Yeah I was being a little bit of a wise guy, but since both our work lives were being half-consumed with critical issues, it was germane and honest.  Those issues needed multiple hops either internally or at customer sites to even gather data then surmise solutions, sometimes trying them in production because we lacked the means of reproducing data and memory states that were the root cause.

Causing defects to occur on your terms should be a no-brainer exercise for development organizations.  But it’s not.  No matter how much is written and preached about test driven development in the Agile framework.  My quip about organizations having the time to fix problems rather than prevent them is not a critical, wise-guy statement.  It describes absolute standard business tactics.

I conducted a meeting with engineers for a period of 5 years.  It was applying a practice called Orthogonal Defect Classification (ODC) to resolutions to past defects and customer problems.  Most engineers found it interesting to go over the work they had done so we could gather data about how to improve.  The process is one of many attempts at formal analysis of system defects.  And as analysis it produced graphs but little change in the way things were done.  The number one sticky fact I took away was that 41% of our bugs were a failure to check the results between system components – often cross-team calls the can change any time and without warning.

So then, part of the problem is that of metrics; gathering them, believing them and acting upon then.  My ODC meetings were only one instance.  I have a friend who led a project team make a body of problematic legacy code more reliable.  It was a funded effort with design and priorities.  His team ended up closing (true story) thousands of defect reports and eliminated issues that were provably existing for 15 years.  When they reported their progress, those numbers were celebrated but phases 2 and 3 of the project were never approved.  That’s because the cost in the field could never be measured.  Since problems were eliminated, that meant counting something that no longer existed.  And since the problems they quashed were a small subset of the whole body of issues encountered, it was an uphill battle to convince management of the value of their work.

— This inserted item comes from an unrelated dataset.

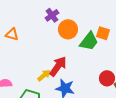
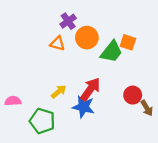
orange triangle: (12, 34) -> (58, 43), moved
red arrow: (58, 66) -> (90, 89), moved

I have no other word for another cultural problem – it’s filthy.  There exist caste systems in technical organizations (no, not all technical organizations) where those who test are considered truly less important than those who develop.  Traditionally they may have had lower salaries, had fewer and lower technical skills, etc., so the work they did was likewise considered ancillary to that done by developers.  This is perhaps the aspect of corporate life in technical organizations that is most violently at odds with test driven development and Agile process itself.  Testing is inferior work?  PLEASE!!  May that attitude die a dishonorable death.

Almost all the literature about TDD and Agile are tacitly aimed at new(ish) products and new(ish) teams.  It’s rare to find someone who understands the problem facing legacy software in this approach.  A refreshing exception is Michael Feathers’ Working Effectively with Legacy Code.  He doesn’t work on the code I work on but he gets it regarding the problems of old and new.

Image result for test driven development

There are a number of quips used by opponents to resist applying new and rigorous testing to old code.  I have found I needed counter-quips to combat the dismissive over simplification of the business case.  One quip I’ve heard too much is “Well, you can’t boil the ocean” – which implies that identical rigor needs to be applied to multiple millions of lines of code or else it’s not worth starting.  My counter-quip is “Yeah, but a bay or inlet boils nicely and you know the very bays of which I speak.”

It’s true.  There is no mystery in any system where the problems lie.  And there truly is no mystery about the value of increased testing rigor in those inlets and “bays”.  So all that keeps it from happening is corporate bad habits and errant calculations about business expenses.

And certainly anything I am doing personally will include testing commensurate with the complexity of the technology in anything I’ve developed.  That’s a promise.